### EXERCISE INSTRUCTIONS
Rewrite the lines below, swapping "chart" for "graph" and keeping everything else the same. Leave out the pictures.

### EXERCISE DATA

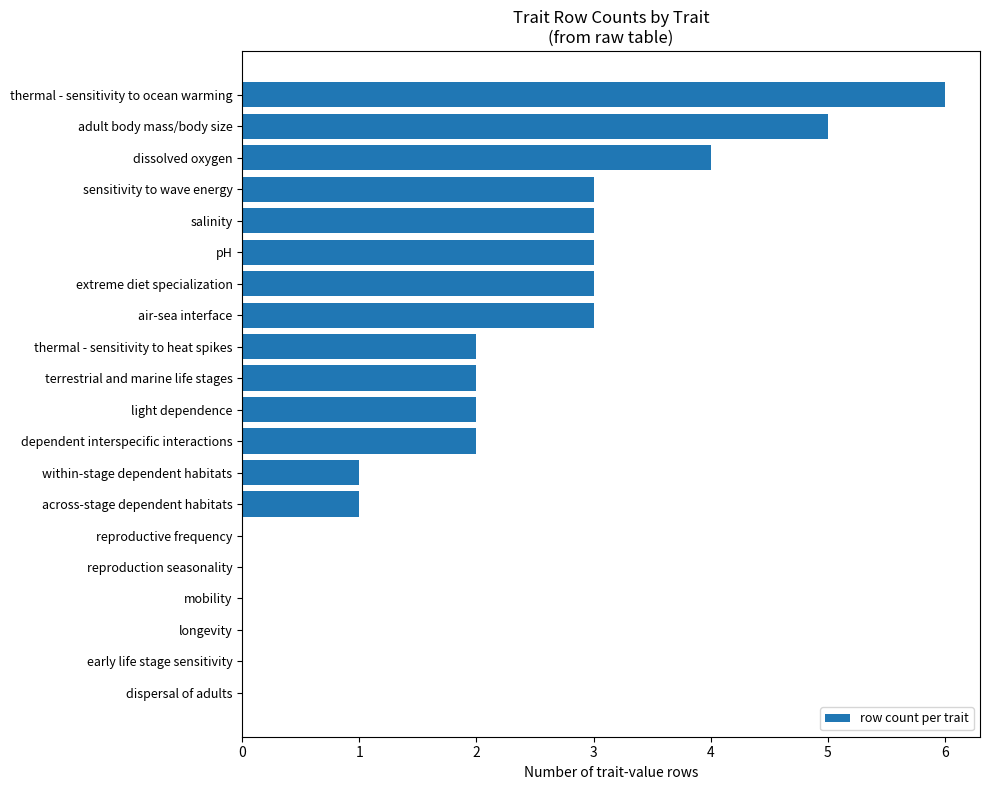

Does the chart contain stacked bars?

No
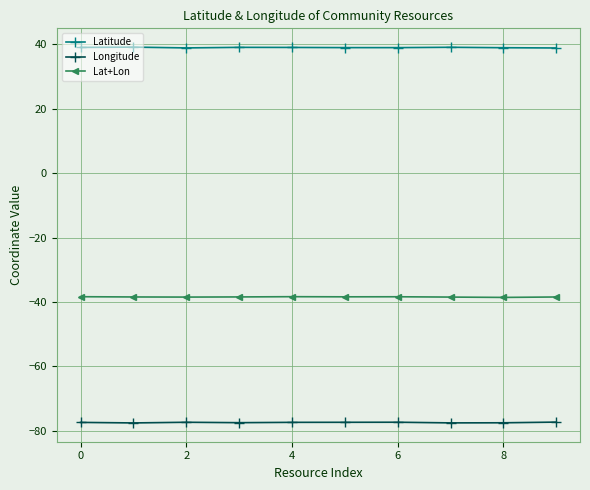

What is the greatest value displayed?

39.1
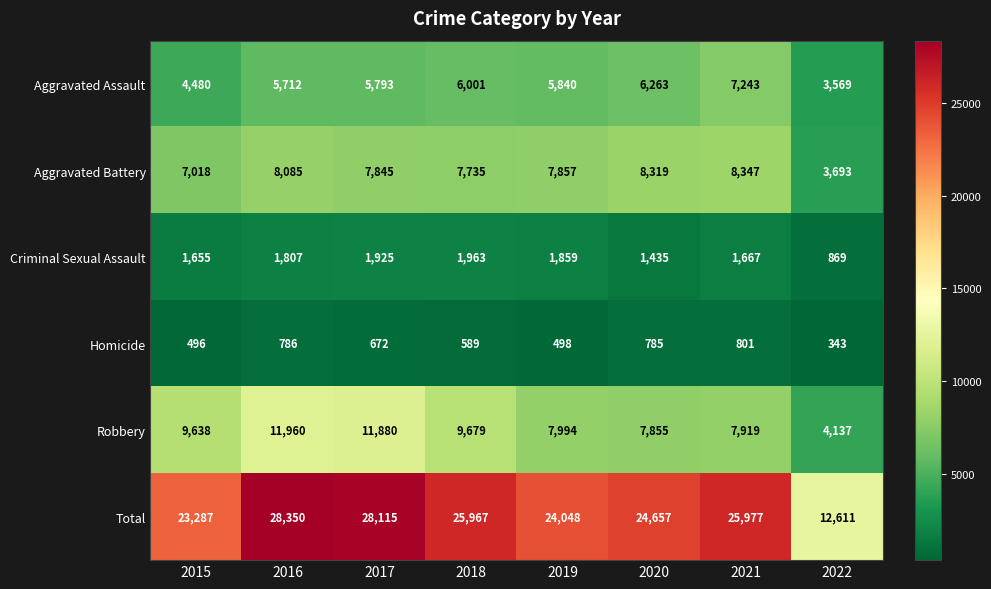

Which series has the largest total across all categories?

Total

### RESPONSE
Does the graph contain stacked bars?

No

What is the greatest value displayed?

39.1

Which series has the largest total across all categories?

Total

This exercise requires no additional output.